An asteroid redirected bird evolution

by Lucas Joel
Friday, August 3, 2018

A ground-dwelling bird tiptoes through burning forests in the aftermath of the asteroid impact about 66 million years ago at the Cretaceous-Paleogene boundary. Credit: ©Phillip Krzeminski, Cornell Laboratory of Ornithology.

When an asteroid hit Earth 66 million years ago, it helped wipe out all the dinosaur lineages save one: the birds. But birds didn’t completely dodge the cataclysm the asteroid triggered. Recent research suggests that forests around the planet were devastated. With forests gone, bird species that called trees home went extinct alongside their nonavian dinosaur cousins. This means that the birds that we see living in trees today evolved from lineages that, in the aftermath of the impact, were ground-dwelling.

The asteroid impact triggered wildfires and sunlight-blocking dust clouds that spread around much of the planet, decimating forest communities. The arboreal havoc appears in the rock record in the form of a so-called “fern spike” following the impact boundary layer, explains Regan Dunn, a paleobotanist at the Field Museum of Natural History in Chicago and a co-author of a new study in Current Biology. The rapid rise in the proportion of ferns represented among fossil plant remains after the boundary suggests that as trees vanished from landscapes, ferns supplanted them and became pervasive.

The fern spike lasted about 1,000 years before forests began recovering, but these emerging forests didn’t look the same as their predecessors had. Study co-author Antoine Bercovici, a palynologist at the Smithsonian Institution in Washington, D.C., examined pollen abundances in the aftermath of the impact, finding that the kinds of trees present were drastically different before and after the fern spike. “Many angiosperms — flowering plants — that were common in the Cretaceous disappeared,” Bercovici says. Then, after the spike, once-rare trees like pines and palm trees became common, he says.

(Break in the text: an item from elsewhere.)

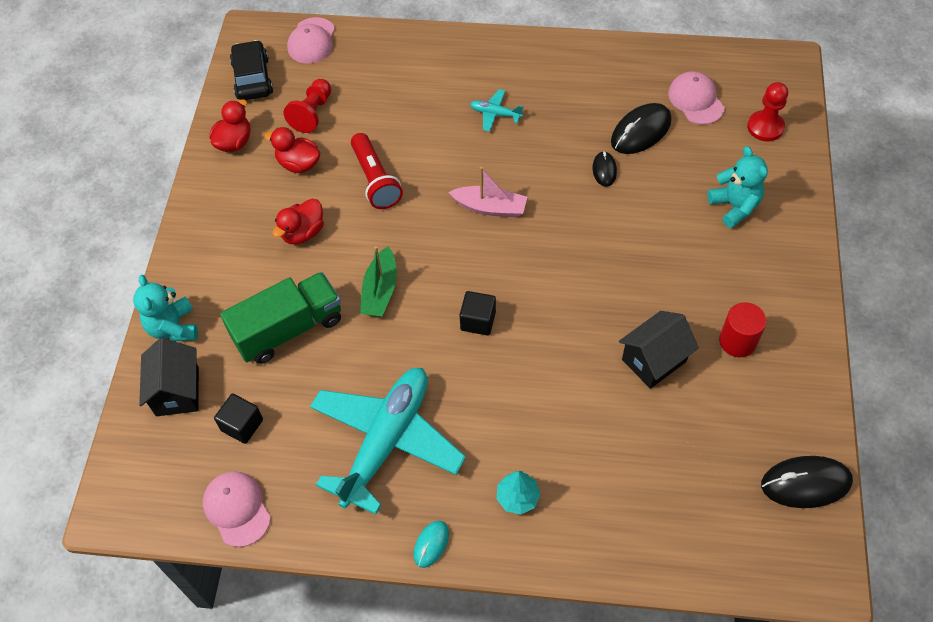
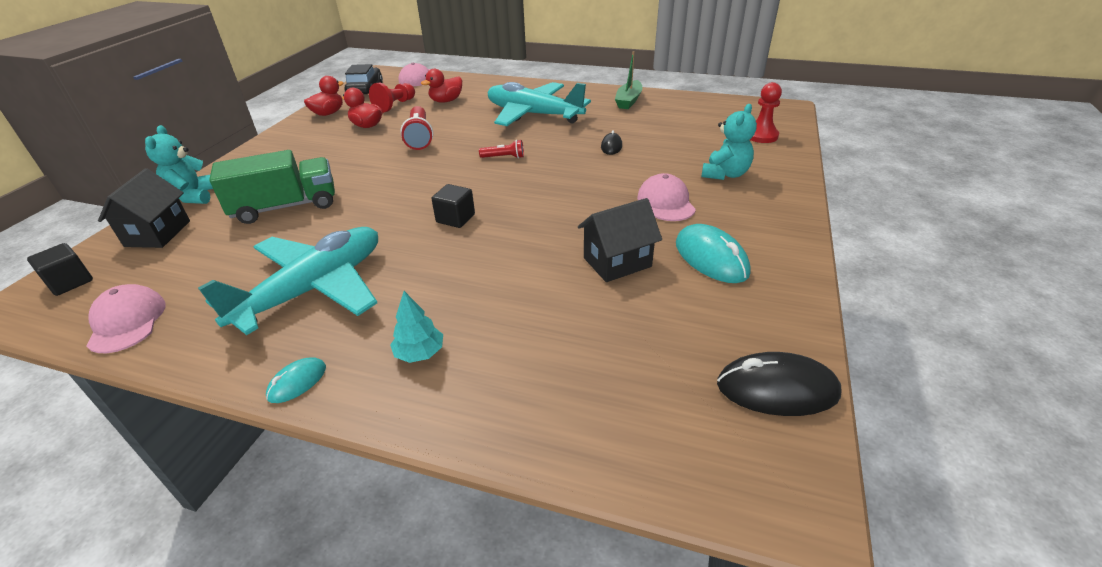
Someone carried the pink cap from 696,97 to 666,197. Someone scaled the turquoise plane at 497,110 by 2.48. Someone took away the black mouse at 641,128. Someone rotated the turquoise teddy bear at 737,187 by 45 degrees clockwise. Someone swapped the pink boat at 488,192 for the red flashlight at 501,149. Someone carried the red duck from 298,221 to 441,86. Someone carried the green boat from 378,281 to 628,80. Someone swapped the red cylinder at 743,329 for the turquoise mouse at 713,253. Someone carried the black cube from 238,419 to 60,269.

Researchers have known about the fern spike for years, but the new study connects the fate of forest ecosystems after the impact with the story of bird evolution. Bird fossils from before the extinction display traits — like toes adapted for perching on branches — that disappear in bird fossils immediately following the extinction, says Daniel Field, a paleontologist at the University of Bath in England and lead author of the study. “The groups of birds that exhibit feet like that failed to survive the mass extinction event,” he says.

In 2015, Field and another team of researchers published a phylogenetic tree depicting the evolutionary history of all birds. The tree displays the timing of major branching events and reveals that “many of the deepest divergences within the living bird tree of life apparently sprung forth quite quickly after the impact 66 million years ago,” right around the time of the fern spike, Field says. Then, a key pattern emerged: “All of those branches lead to groups that today are dominated by ground-dwelling birds,” he says. This suggested to the team that the modern arboreal lineages that arose must have also emerged from groups that were ground-dwelling after the extinction.

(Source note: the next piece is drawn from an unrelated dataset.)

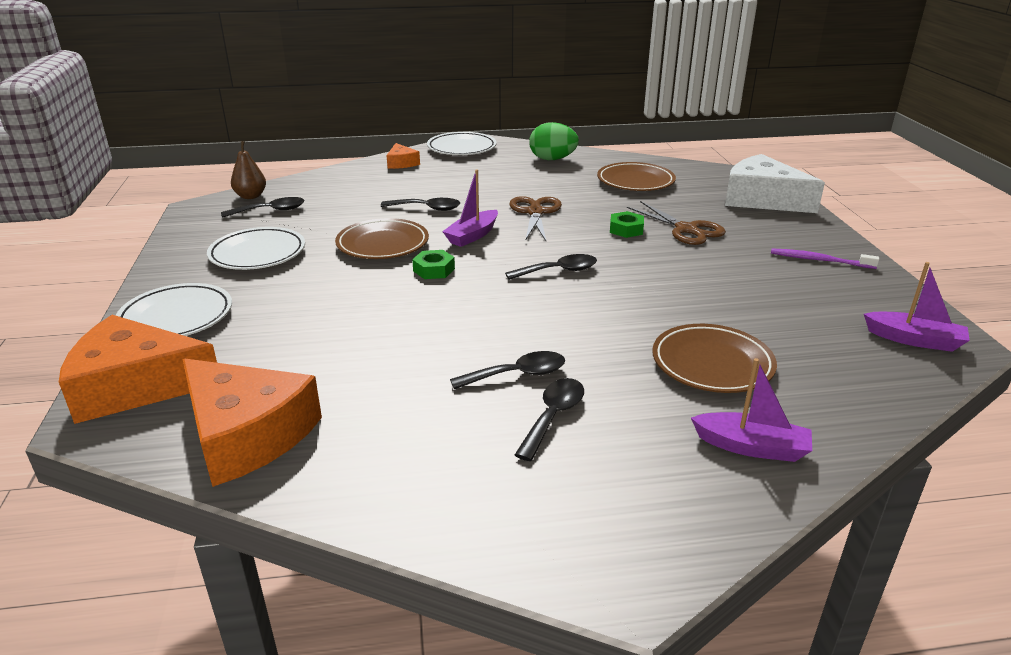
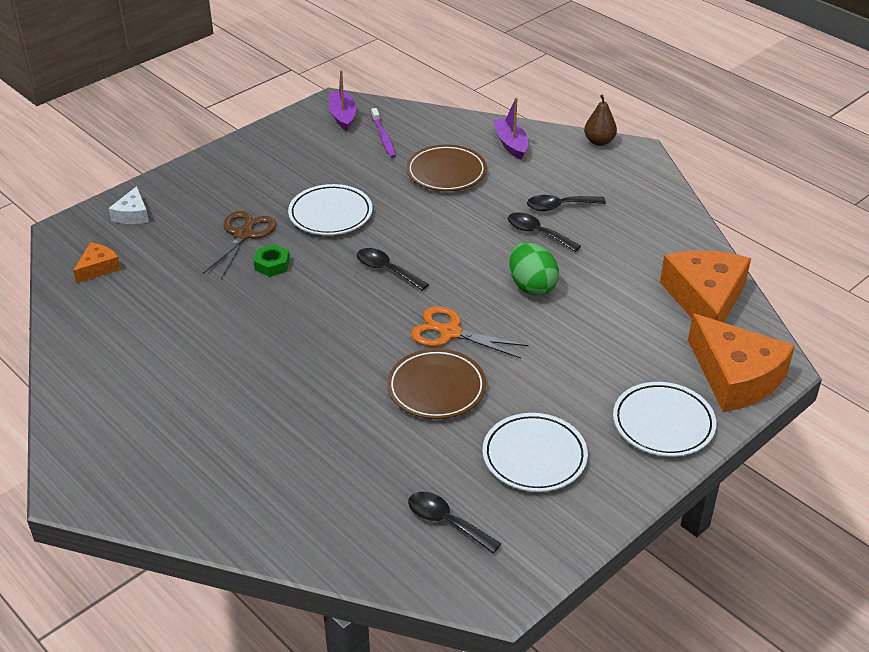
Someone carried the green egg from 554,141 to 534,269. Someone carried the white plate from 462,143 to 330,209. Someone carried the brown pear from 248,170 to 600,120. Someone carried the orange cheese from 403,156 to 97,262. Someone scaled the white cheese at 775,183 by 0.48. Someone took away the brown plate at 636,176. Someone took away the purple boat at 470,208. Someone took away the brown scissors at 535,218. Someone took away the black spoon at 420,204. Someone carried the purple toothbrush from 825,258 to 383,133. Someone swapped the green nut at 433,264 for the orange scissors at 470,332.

So, the birds that flit around in trees today owe their existence to an asteroid impact and the ecological catastrophe that it wrought, Field says. But exactly how and when the terrestrial birds that survived the extinction evolved and moved into the trees that flourished after the fern spike is not clear, says Daniel Ksepka, a paleontologist at the Bruce Museum of Arts and Science in Greenwich, Conn., who was not involved in the new research. “It would be interesting to see how quickly the birds got to the trees,” he says.

The thing to do next, Field says, is to hunt for fossils of tree-dwelling birds in rock layers just above the extinction boundary, which could help reveal the story of how modern arboreal birds came to be.